[Data excerpts]
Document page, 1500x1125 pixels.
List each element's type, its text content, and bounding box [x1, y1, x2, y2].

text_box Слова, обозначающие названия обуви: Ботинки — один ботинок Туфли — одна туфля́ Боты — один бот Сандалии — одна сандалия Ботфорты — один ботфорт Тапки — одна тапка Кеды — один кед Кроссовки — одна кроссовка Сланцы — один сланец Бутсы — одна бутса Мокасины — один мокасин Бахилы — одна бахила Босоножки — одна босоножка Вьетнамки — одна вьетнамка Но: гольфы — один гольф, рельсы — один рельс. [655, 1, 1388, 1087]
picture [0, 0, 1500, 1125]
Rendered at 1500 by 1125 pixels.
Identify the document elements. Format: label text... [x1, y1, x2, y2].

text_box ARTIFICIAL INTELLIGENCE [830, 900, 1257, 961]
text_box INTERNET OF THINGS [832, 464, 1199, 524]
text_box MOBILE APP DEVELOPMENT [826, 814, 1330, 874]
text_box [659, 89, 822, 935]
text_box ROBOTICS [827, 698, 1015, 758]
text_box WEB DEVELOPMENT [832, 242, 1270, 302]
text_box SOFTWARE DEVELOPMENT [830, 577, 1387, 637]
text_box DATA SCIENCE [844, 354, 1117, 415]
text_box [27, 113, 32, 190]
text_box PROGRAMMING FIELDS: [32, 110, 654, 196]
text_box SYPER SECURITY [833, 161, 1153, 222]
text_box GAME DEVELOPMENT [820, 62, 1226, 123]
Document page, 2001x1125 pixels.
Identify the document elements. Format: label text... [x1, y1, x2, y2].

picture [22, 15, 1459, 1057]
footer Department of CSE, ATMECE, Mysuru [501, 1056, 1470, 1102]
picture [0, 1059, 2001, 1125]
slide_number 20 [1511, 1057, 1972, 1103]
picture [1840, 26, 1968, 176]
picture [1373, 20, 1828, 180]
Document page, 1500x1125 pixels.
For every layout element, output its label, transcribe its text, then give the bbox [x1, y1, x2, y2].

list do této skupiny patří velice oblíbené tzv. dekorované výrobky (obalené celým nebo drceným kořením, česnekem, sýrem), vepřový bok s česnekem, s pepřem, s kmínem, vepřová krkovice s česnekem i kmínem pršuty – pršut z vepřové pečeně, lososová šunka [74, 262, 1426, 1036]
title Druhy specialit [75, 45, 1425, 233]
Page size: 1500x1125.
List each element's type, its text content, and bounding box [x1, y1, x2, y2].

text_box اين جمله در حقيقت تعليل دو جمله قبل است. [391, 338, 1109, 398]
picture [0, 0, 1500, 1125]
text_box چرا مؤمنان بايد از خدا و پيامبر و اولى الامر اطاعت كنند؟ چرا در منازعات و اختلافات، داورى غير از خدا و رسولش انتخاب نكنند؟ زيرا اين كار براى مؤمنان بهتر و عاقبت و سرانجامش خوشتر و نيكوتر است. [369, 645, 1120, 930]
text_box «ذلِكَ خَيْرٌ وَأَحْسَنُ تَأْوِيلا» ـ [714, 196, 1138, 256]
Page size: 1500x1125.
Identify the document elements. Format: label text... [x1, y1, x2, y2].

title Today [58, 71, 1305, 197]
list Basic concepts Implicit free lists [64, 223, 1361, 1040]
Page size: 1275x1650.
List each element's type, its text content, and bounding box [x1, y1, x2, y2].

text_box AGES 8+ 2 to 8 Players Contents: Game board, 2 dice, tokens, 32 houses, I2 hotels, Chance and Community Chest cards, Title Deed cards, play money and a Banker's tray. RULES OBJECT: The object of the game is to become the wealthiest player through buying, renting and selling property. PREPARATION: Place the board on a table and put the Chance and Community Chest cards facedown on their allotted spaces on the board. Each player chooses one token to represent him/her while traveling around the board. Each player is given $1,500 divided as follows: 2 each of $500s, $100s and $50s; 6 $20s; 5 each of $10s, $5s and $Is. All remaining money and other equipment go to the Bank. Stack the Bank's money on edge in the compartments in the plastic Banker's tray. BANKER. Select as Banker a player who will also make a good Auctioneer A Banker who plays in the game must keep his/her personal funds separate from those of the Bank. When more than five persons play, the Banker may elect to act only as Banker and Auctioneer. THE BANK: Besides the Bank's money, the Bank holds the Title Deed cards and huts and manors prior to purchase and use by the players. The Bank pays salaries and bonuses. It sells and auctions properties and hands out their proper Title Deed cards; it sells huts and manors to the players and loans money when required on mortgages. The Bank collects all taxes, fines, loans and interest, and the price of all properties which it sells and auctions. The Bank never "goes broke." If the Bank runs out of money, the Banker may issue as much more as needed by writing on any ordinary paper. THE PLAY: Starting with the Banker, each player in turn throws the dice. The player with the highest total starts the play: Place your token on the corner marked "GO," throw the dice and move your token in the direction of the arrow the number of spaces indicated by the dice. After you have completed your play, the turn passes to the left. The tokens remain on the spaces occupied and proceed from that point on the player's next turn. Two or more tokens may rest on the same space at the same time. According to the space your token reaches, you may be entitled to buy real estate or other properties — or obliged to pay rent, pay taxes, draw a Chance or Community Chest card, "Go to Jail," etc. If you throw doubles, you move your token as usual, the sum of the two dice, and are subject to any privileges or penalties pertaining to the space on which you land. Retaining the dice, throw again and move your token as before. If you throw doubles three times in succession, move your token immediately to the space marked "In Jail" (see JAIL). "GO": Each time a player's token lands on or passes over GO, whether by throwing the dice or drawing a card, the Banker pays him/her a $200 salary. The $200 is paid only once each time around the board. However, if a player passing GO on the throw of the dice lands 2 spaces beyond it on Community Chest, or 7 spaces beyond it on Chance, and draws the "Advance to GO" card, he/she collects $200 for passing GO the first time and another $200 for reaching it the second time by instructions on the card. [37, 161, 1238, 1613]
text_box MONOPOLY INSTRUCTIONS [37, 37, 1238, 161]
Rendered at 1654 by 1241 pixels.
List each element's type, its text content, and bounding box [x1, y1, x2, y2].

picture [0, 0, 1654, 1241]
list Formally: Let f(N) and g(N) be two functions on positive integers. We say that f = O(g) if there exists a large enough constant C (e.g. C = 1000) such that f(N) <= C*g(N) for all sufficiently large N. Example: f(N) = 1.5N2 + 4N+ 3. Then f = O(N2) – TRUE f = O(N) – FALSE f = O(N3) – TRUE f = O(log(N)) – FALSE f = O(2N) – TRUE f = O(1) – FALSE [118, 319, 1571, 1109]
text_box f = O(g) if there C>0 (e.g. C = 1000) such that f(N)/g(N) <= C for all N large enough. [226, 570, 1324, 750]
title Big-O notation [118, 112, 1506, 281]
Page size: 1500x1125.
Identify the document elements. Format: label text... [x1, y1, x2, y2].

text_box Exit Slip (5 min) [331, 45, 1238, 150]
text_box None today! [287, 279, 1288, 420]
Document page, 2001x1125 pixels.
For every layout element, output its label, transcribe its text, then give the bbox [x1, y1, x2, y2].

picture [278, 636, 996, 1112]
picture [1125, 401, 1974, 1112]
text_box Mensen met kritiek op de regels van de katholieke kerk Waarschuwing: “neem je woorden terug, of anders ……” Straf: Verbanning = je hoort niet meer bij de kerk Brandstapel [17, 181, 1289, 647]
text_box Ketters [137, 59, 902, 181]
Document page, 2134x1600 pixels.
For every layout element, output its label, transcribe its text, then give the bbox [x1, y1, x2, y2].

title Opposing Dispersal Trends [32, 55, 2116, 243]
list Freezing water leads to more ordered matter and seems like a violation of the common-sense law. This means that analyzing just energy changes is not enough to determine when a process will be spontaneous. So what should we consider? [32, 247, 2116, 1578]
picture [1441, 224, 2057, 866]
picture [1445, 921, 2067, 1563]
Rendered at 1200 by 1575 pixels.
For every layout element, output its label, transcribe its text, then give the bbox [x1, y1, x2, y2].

* **Assigned task**: Gather from the data above every line with the string "pixels".

* **Exercise result**:
Document page, 1500x1125 pixels.
Rendered at 1500 by 1125 pixels.
Document page, 2001x1125 pixels.
Document page, 1500x1125 pixels.
Rendered at 1654 by 1241 pixels.
Document page, 2001x1125 pixels.
Document page, 2134x1600 pixels.
Rendered at 1200 by 1575 pixels.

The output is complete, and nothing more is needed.